Abstract

This paper explores the financial performance of the first group of nine infrastructure real estate investment trusts (REITs) that went public in mainland China in June 2021. Under the short-term event study framework, this research compares the abnormal returns and correlations of nine Chinese REITs with three groups of competitors (i.e., 49 quasi-REITs, 54 infrastructure asset-backed securities (ABSs), and 132 Wind utility firms). Three approaches are used to evaluate the performance of REITs: Risk-return indicators (e.g., Sharpe ratios and Jensen’s alphas) and raw returns measure the preliminary results, and panel data analyses capture the relative advantages of REITs over their competitors within the infrastructure industry. REITs are small-cap firms with the largest Sharpe ratios and greater diversification potential than the ABSs.
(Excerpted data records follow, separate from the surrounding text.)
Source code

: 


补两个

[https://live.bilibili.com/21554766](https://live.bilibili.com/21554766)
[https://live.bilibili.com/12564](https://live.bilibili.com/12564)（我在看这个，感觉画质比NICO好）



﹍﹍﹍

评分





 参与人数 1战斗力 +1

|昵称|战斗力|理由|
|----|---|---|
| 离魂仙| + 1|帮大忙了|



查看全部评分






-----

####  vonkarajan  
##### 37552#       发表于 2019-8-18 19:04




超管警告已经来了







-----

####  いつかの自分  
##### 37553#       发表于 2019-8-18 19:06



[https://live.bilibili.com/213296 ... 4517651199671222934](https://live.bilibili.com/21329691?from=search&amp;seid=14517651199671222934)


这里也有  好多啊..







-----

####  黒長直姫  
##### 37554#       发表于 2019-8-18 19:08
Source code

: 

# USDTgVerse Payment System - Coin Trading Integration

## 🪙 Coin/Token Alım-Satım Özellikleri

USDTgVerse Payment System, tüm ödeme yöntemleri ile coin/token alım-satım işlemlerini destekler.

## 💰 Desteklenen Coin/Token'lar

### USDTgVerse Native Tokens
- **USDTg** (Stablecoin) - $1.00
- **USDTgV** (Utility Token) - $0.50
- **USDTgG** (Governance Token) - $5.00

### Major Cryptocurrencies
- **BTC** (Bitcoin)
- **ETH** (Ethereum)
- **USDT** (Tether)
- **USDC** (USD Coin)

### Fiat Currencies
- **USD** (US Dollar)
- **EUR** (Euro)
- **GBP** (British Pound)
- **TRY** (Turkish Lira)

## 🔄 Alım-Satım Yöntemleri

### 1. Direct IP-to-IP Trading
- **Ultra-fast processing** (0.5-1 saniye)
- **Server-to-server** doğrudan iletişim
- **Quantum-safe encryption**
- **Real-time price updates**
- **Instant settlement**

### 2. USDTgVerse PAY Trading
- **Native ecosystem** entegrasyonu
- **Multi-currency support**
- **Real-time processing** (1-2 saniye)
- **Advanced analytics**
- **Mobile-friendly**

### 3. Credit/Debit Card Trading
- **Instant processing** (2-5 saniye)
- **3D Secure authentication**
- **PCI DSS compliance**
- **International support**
Despite beating the market, they did not start to trade with a premium until the first month after their initial public offerings (IPOs). Post-event annualized abnormal returns are more than 15% against the ABSs and close to zero against Wind utility firms after controlling for key financial variables, and three mechanisms behind the REIT IPOs (i.e., asset type, taxation, and liquidity) are verified. Therefore, REITs outperform quasi-REITs and infrastructure ABSs as well as the market proxies, and their launch brought out favorable outcomes.